PARIS — From its earliest designs a decade ago, Europe’s Galileo satellite navigation project has required as much financial legerdemain as engineering prowess, a characteristic that it retains to this day judging from the contracts signed Feb. 2.
This is a project that faced a near-death experience several years ago when highly optimistic cost projections gave way to substantial cost overruns and the project ran out of money.
In what even Galileo skeptics now regard as a masterstroke, the European Commission was able to siphon farm price support monies from its agricultural budget and use them to keep Galileo afloat despite a wall of European Union regulations designed to prevent such now-it’s-here, now-it’s-there cash transfers.
It was at this point that Galileo managers were warned: The project will have 3.4 billion euros — about $4.5 billion at current exchange rates — to use through the end of 2013 and not a euro more.
Additional funds would come from the commission’s fresh seven-year financing, starting in 2014, whose total budget will not be known until late 2013.
In mid-2011, the commission determined that it had committed funds totaling 3.15 billion euros to Galileo, leaving 250 million euros at its disposal in the current budget.
It would use this money to purchase as many Galileo satellites and launches as it could, and to modify Europe’s heavy-lift Ariane 5 rocket so that it could join the European version of Russia’s medium-lift Soyuz vehicle in launching the Galileo constellation of 30 operational satellites and a couple of in-orbit spares.
The Ariane 5 upgrade is scheduled to cost 50 million euros. That left 200 million euros to buy new satellites. The commission said that depending on the bids it received for the satellites, it could order six or eight spacecraft with the available money.
But on Feb. 2, the commission announced cash commitments totaling 315 million euros. The breakdown is 255 million euros for eight satellites, 30 million euros for the Ariane 5 upgrade — the European Space Agency (ESA) agreed to finance the remaining 20 million euros for this — and 30 million euros to reserve three Ariane 5 launches.
Full payment of the Ariane 5 contract would await the arrival of the new seven-year budget in 2014.

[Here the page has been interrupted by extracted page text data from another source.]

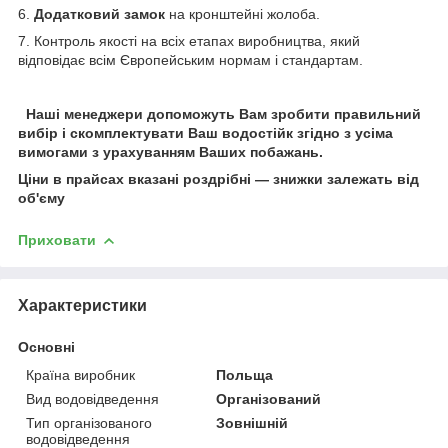
6.
Додатковий замок
на кронштейні жолоба.
7. Контроль якості на всіх етапах виробництва, який
відповідає всім Європейським нормам і стандартам.
Наші менеджери допоможуть Вам зробити правильний
вибір і скомплектувати Ваш водостійк згідно з усіма
вимогами з урахуванням Ваших побажань.
Ціни в прайсах вказані роздрібні — знижки залежать від
об'єму
Приховати
Характеристики
Основні
Країна виробник
Польща
Вид водовідведення
Організований
Тип організованого
Зовнішній
водовідведення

But even with ESA’s surprise contribution, the commission’s commitment is 65 million euros more than it has at its disposal.

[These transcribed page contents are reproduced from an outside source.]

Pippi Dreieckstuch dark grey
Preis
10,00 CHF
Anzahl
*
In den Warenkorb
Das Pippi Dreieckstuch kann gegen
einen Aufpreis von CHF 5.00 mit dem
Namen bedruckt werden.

Given the rules that prevent the commission from borrowing against future budgets, the question is: Where did the extra 65 million euros come from?
“Of course we saw this and yes, there would appear to be a slight problem,” said one European government official. “If they found additional money, I don’t know where it came from.”
Didier Faivre, ESA’s director of navigation — ESA is Galileo contracting authority, acting on behalf of the commission — referred questions about the overall Galileo budget to the commission.
Commission spokeswoman Sara Tironi did not respond to Space News inquiries on Feb. 3.